Claimant sustained injuries in an automobile accident in December 1983 that occurred during the course of his employment as a bellhop. He received medical treatment for several months after the accident and sporadically thereafter. His initial medical bills were apparently paid by the no-fault insurance carrier and, when claimant sought workers’ compensation benefits, the employer and its workers’ compensation carrier (hereinafter collectively referred to as the carrier) objected on various grounds. In November 1989, a Workers’ Compensation Law Judge (hereinafter WCLJ) found accident, notice and causal relationship. After hearings at which Antonio Parisi, the physician who initially treated claimant for the injuries sustained in the accident, and Robert Copulsky, the physician who treated claimant periodically beginning in February 1986, testified, a WCLJ made awards of benefits for specific intermittent periods of total and partial disability. On the carrier’s appeal, the Workers’ Compensation Board, citing to the lack of “contemporaneous medical reports” in general and the absence of the treating physician reports required by 12 NYCRR 325-1.3 in particular, found insufficient medical evidence to support the awards, rescinded the WCLJ’s decision which made the awards and closed the case. Claimant appeals.

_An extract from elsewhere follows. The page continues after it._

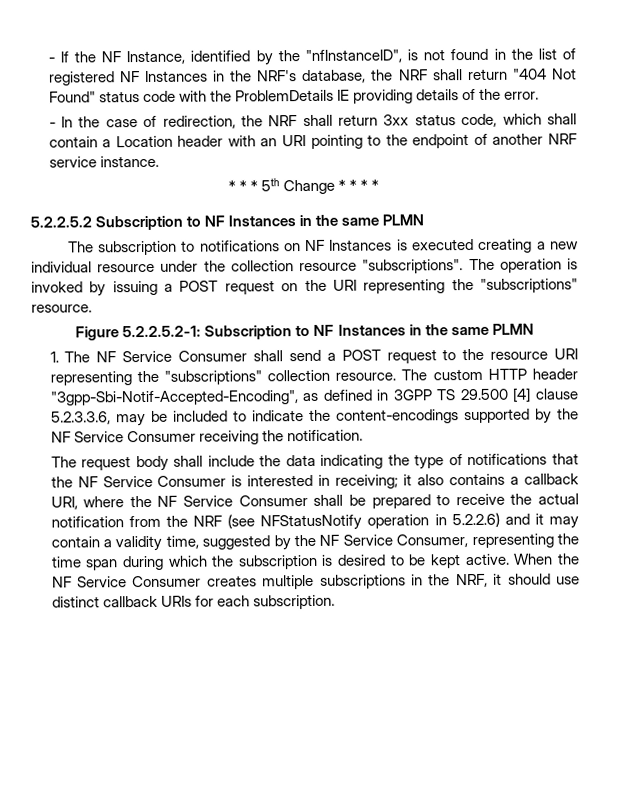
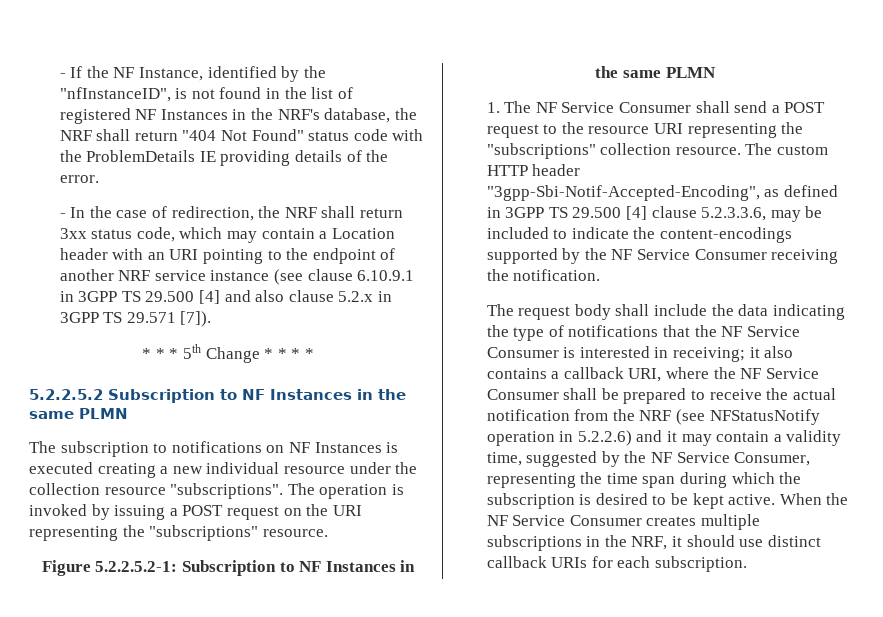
[547,113,577,125] shall -> [226,231,257,243] may
[99,155,159,168] instance. -> [210,269,415,285] [59,290,392,304] [59,311,212,327] instance (see clause 6.10.9.1 in 3GPP TS 29.500 [4] and also clause 5.2.x in 3GPP TS 29.571 [7]).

The record does not support the Board’s finding of insufficient medical evidence to establish any periods of disability causally related to the accident. The only experts to testify were Parisi and Copulsky. Parisi testified that claimant was totally disabled from the date of the accident until June 1984 and that he stopped treating claimant in July 1984. Copulsky testified that he saw claimant monthly from February 1986 to the end of that year, sporadically thereafter until May 1993 and then regularly through the end of 1995. According to Copulsky, claimant was disabled from performing any work other than sedentary office work and claimant’s condition was causally related to the December 1983 accident. The record includes verification of treatment forms filed by Parisi with the no-fault insurance carrier and Copulsky’s office notes. The physicians were apparently paid for their services from other sources, such as the no-fault insurance carrier and Medicare, and, therefore, they did not file any of the medical reports that would have been required to obtain payments under the Workers’ Compensation Law.

The Board was justified in finding that claimant was not entitled to awards of benefits for the lengthy periods during which he did not seek regular medical treatment, which resulted in the absence of medical evidence of a disability during those periods. The lack of medical evidence for these periods, however, does not provide a rational basis for the Board’s conclusion that claimant also was not entitled to awards of benefits for the periods during which he sought regular treatment and for which there is undisputed expert medical testimony that claimant was disabled as a result of the work-related accident.

Cardona, P. J., Crew III, Spain and Lahtinen, JJ., concur. Ordered that the decision is reversed, without costs, and matter remitted to the Workers’ Compensation Board for further proceedings not inconsistent with this Court’s decision. 
      
       The carrier’s expert was precluded from testifying after failing to appear at several hearings.